自己資金として、物件価格の10%~30%に諸経費を足した金額を準備すれば良く、いわゆる「レバレッジ効果」です。
金融投資(株式、投資信託、)を目的として貸し出しをする金融機関は、原則としてありません。
現物である不動産投資だからできる資金調達方法といえます。
また、金融機関によっては、フルローンやオーバーローンを利用できる銀行や信用金庫、ノンバンクがあります。
「フルローン」の融資額は、物件価格の100%となり、自己資金として、諸経費のみを準備すれば良いです。
「オーバーローン」の融資額は、物件価格の100%に諸経費を足した金額となり、自己資金として、準備する金額はゼロとなります。
なお、不動産投資ローンの詳しい内容につきましては、下記の記事をご覧ください。
4.アパート経営は女性の強みを活かせる!
女性がアパート経営をする際
・物件購入には、女性目線が有利
・女性は複数のことを同時並行でこなせる
・女性のコミュニケーション能力を活かせる
点が、メリットとなります。
4-1.物件購入には、女性目線が有利
女性目線で魅力的な物件は、女性に限らず男性にも魅力を感じさせる物件となります。
物件選びの際の女性の感性は、入居者付けにも有利に働き、その分空室率も下がります。
女性は、水回りの清潔感・使いやすさ、日当たり、風通し、内装のセンス、共用部分(エントランス・廊下・階段)の傷み具合などを細部に亘り、点検・確認できます。
女性単身者向けのワンルームタイプに限らず、ファミリータイプの部屋探しにおいても、決定権は奥様にあることが多くなります。
家事動線や水回り設備、洗濯物の干場、清掃具合など、毎日こなす家事や建物の清潔感を気にするためです。
入居者層が学生の場合、学生が男性・女性に限らず、部屋選びの際に母親が同伴するケースが多くなります。
母親は、子供のことを心配して、セキュリティーや周辺環境、最寄り駅からの距離などに気を配ります。
ここでも母親目線が重要になります。
▬▬▬
上の不動産投資の本文のうち、「4-1.物件購入には、女性目線が有利」を含む語句で始まり「の清潔感を気にするためです。」で終わる部分を、一字も変えずに書き出してください。
▬▬▬
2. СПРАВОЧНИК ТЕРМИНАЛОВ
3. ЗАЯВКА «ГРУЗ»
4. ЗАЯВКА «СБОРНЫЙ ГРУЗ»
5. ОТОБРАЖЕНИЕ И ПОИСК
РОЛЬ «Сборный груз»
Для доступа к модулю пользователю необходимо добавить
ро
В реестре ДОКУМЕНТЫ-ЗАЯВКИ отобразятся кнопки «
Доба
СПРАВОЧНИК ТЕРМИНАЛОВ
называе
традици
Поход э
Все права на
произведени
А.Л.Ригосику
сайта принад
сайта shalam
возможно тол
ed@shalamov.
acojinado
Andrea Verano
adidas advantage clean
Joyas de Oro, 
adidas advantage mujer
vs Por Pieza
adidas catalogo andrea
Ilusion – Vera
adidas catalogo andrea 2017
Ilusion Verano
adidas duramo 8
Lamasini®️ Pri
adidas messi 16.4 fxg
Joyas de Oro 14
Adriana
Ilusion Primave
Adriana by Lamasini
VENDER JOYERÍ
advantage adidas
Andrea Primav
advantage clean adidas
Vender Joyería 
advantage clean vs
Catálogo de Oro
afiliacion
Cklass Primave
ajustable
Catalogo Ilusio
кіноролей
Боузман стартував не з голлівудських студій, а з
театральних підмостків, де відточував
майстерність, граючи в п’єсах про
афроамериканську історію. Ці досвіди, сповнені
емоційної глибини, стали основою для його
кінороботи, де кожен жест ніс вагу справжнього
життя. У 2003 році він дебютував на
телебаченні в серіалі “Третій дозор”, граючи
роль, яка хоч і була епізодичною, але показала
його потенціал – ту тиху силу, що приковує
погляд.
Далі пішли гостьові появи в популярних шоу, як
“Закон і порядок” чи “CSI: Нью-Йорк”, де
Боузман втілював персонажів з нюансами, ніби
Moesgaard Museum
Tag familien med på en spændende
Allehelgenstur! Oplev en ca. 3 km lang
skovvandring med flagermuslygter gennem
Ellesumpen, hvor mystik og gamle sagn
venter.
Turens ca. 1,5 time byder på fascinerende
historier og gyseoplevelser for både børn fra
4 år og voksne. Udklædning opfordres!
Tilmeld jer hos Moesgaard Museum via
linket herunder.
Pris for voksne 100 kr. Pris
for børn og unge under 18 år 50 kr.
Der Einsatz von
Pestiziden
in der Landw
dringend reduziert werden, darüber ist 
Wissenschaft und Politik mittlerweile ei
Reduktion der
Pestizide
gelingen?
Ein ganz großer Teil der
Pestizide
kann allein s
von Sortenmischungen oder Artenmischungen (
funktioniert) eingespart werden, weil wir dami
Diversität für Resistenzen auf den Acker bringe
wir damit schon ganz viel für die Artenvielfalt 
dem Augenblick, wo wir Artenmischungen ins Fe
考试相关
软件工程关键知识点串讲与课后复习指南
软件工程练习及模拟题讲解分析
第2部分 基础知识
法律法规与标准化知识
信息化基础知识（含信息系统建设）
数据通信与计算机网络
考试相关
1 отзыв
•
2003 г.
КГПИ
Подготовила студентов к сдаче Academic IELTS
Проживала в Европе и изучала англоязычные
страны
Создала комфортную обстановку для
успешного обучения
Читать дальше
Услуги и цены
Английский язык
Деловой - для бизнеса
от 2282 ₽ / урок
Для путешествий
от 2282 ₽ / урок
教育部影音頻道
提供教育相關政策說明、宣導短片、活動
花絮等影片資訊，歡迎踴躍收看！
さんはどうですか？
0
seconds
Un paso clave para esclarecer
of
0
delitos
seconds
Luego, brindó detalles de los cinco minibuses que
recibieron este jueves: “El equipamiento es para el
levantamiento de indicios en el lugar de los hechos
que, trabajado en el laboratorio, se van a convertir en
▬▬▬
模範解答:
4-1.物件購入には、女性目線が有利
女性目線で魅力的な物件は、女性に限らず男性にも魅力を感じさせる物件となります。
物件選びの際の女性の感性は、入居者付けにも有利に働き、その分空室率も下がります。
女性は、水回りの清潔感・使いやすさ、日当たり、風通し、内装のセンス、共用部分(エントランス・廊下・階段)の傷み具合などを細部に亘り、点検・確認できます。
女性単身者向けのワンルームタイプに限らず、ファミリータイプの部屋探しにおいても、決定権は奥様にあることが多くなります。
家事動線や水回り設備、洗濯物の干場、清掃具合など、毎日こなす家事や建物の清潔感を気にするためです。